**WORK REQUIRED:**
Below this task are records; return each one exactly and omit its images.
====== DATASET ======
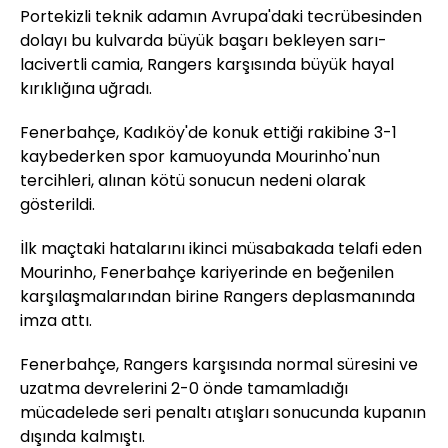
Portekizli teknik adamın Avrupa'daki tecrübesinden
dolayı bu kulvarda büyük başarı bekleyen sarı-
lacivertli camia, Rangers karşısında büyük hayal
kırıklığına uğradı.
Fenerbahçe, Kadıköy'de konuk ettiği rakibine 3-1
kaybederken spor kamuoyunda Mourinho'nun
tercihleri, alınan kötü sonucun nedeni olarak
gösterildi.
İlk maçtaki hatalarını ikinci müsabakada telafi eden
Mourinho, Fenerbahçe kariyerinde en beğenilen
karşılaşmalarından birine Rangers deplasmanında
imza attı.
Fenerbahçe, Rangers karşısında normal süresini ve
uzatma devrelerini 2-0 önde tamamladığı
mücadelede seri penaltı atışları sonucunda kupanın
dışında kalmıştı.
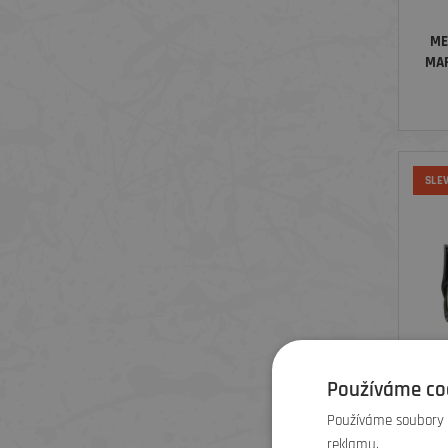
ME
MAR
SLE
Používáme co
Používáme soubory c
ME
reklamu.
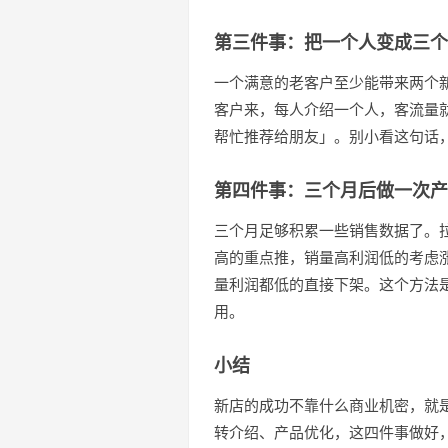
第三件事：把一个人变成三个
一个满意的老客户至少能带来两个
客户来，每人介绍一个人，客流量
帮忙推荐给朋友」。别小看这句话
第四件事：三个月后做一次产
三个月足够积累一些销售数据了。
高的重点推，销量高利润低的考虑
量利润都低的直接下架。这个方法
用。
小结
新店的成功不靠什么商业机密，就
转介绍、产品优化，这四件事做好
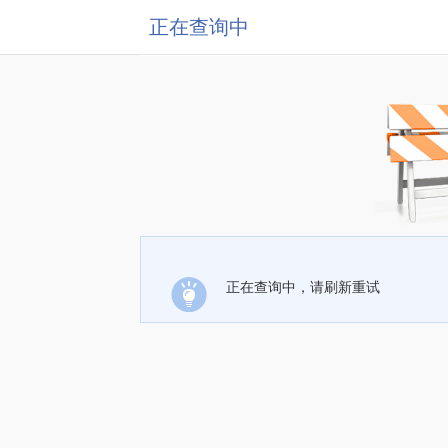
正在查询中
正在查询中，请刷新重试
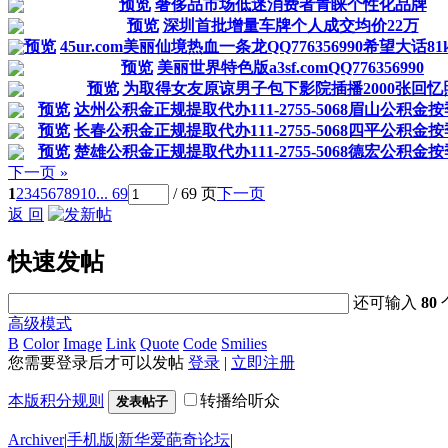
预览
奢侈品市场低迷消费者青睐个性化品牌
预览
深圳首批增量车牌个人成交均价22万
预览
45ur.com美丽仙境热血一条龙QQ776356990希望大话81
预览
美丽世界特色版a3sf.comQQ776356990
预览
为取得女友原谅男子包下影院插播2000张回忆
预览
达州公积金正规提取代办111-2755-5068眉山公积金
预览
长春公积金正规提取代办111-2755-5068四平公积金
预览
楚雄公积金正规提取代办111-2755-5068德宏公积金
下一页 »
1
2
3
4
5
6
7
8
9
10
... 69
/ 69 页
下一页
返 回
快速发帖
还可输入
80
高级模式
B
Color
Image
Link
Quote
Code
Smilies
您需要登录后才可以发帖
登录
|
立即注册
本版积分规则
转播给听众
发表帖子
Archiver
|
手机版
|
新华爱葩奇论坛
|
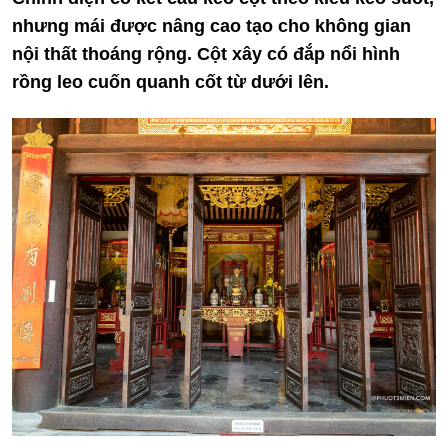
nhưng mái được nâng cao tạo cho không gian
nội thất thoáng rộng. Cột xây có đắp nổi hình
rồng leo cuốn quanh cốt từ dưới lên.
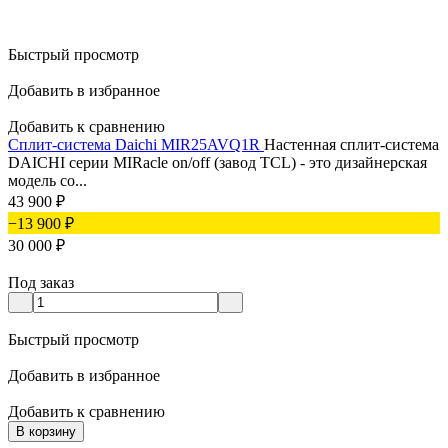
Быстрый просмотр
Добавить в избранное
Добавить к сравнению
Сплит-система Daichi MIR25AVQ1R
Настенная сплит-система
DAICHI серии MIRacle on/off (завод TCL) - это дизайнерская
модель со...
43 900
₽
−13 900
₽
30 000
₽
Под заказ
Быстрый просмотр
Добавить в избранное
Добавить к сравнению
В корзину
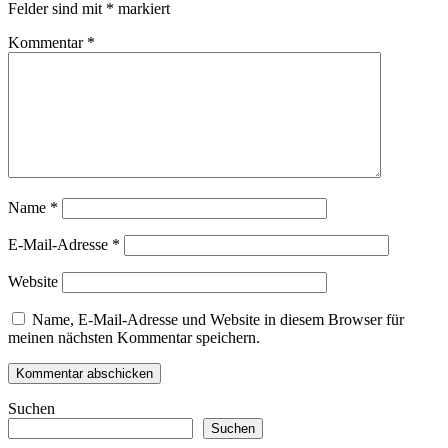
Felder sind mit
*
markiert
Kommentar
*
Name
*
E-Mail-Adresse
*
Website
Name, E-Mail-Adresse und Website in diesem Browser für
meinen nächsten Kommentar speichern.
Suchen
Suchen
======
**EXERCISE ANSWER:**
Portekizli teknik adamın Avrupa'daki tecrübesinden
dolayı bu kulvarda büyük başarı bekleyen sarı-
lacivertli camia, Rangers karşısında büyük hayal
kırıklığına uğradı.
Fenerbahçe, Kadıköy'de konuk ettiği rakibine 3-1
kaybederken spor kamuoyunda Mourinho'nun
tercihleri, alınan kötü sonucun nedeni olarak
gösterildi.
İlk maçtaki hatalarını ikinci müsabakada telafi eden
Mourinho, Fenerbahçe kariyerinde en beğenilen
karşılaşmalarından birine Rangers deplasmanında
imza attı.
Fenerbahçe, Rangers karşısında normal süresini ve
uzatma devrelerini 2-0 önde tamamladığı
mücadelede seri penaltı atışları sonucunda kupanın
dışında kalmıştı.
ME
MAR
SLE
Používáme co
Používáme soubory c
ME
reklamu.
第三件事：把一个人变成三个
一个满意的老客户至少能带来两个
客户来，每人介绍一个人，客流量
帮忙推荐给朋友」。别小看这句话
第四件事：三个月后做一次产
三个月足够积累一些销售数据了。
高的重点推，销量高利润低的考虑
量利润都低的直接下架。这个方法
用。
小结
新店的成功不靠什么商业机密，就
转介绍、产品优化，这四件事做好
正在查询中
正在查询中，请刷新重试
预览
奢侈品市场低迷消费者青睐个性化品牌
预览
深圳首批增量车牌个人成交均价22万
预览
45ur.com美丽仙境热血一条龙QQ776356990希望大话81
预览
美丽世界特色版a3sf.comQQ776356990
预览
为取得女友原谅男子包下影院插播2000张回忆
预览
达州公积金正规提取代办111-2755-5068眉山公积金
预览
长春公积金正规提取代办111-2755-5068四平公积金
预览
楚雄公积金正规提取代办111-2755-5068德宏公积金
下一页 »
1
2
3
4
5
6
7
8
9
10
... 69
/ 69 页
下一页
返 回
快速发帖
还可输入
80
高级模式
B
Color
Image
Link
Quote
Code
Smilies
您需要登录后才可以发帖
登录
|
立即注册
本版积分规则
转播给听众
发表帖子
Archiver
|
手机版
|
新华爱葩奇论坛
|
nhưng mái được nâng cao tạo cho không gian
nội thất thoáng rộng. Cột xây có đắp nổi hình
rồng leo cuốn quanh cốt từ dưới lên.
Быстрый просмотр
Добавить в избранное
Добавить к сравнению
Сплит-система Daichi MIR25AVQ1R
Настенная сплит-система
DAICHI серии MIRacle on/off (завод TCL) - это дизайнерская
модель со...
43 900
₽
−13 900
₽
30 000
₽
Под заказ
Быстрый просмотр
Добавить в избранное
Добавить к сравнению
В корзину
Felder sind mit
*
markiert
Kommentar
*
Name
*
E-Mail-Adresse
*
Website
Name, E-Mail-Adresse und Website in diesem Browser für
meinen nächsten Kommentar speichern.
Suchen
Suchen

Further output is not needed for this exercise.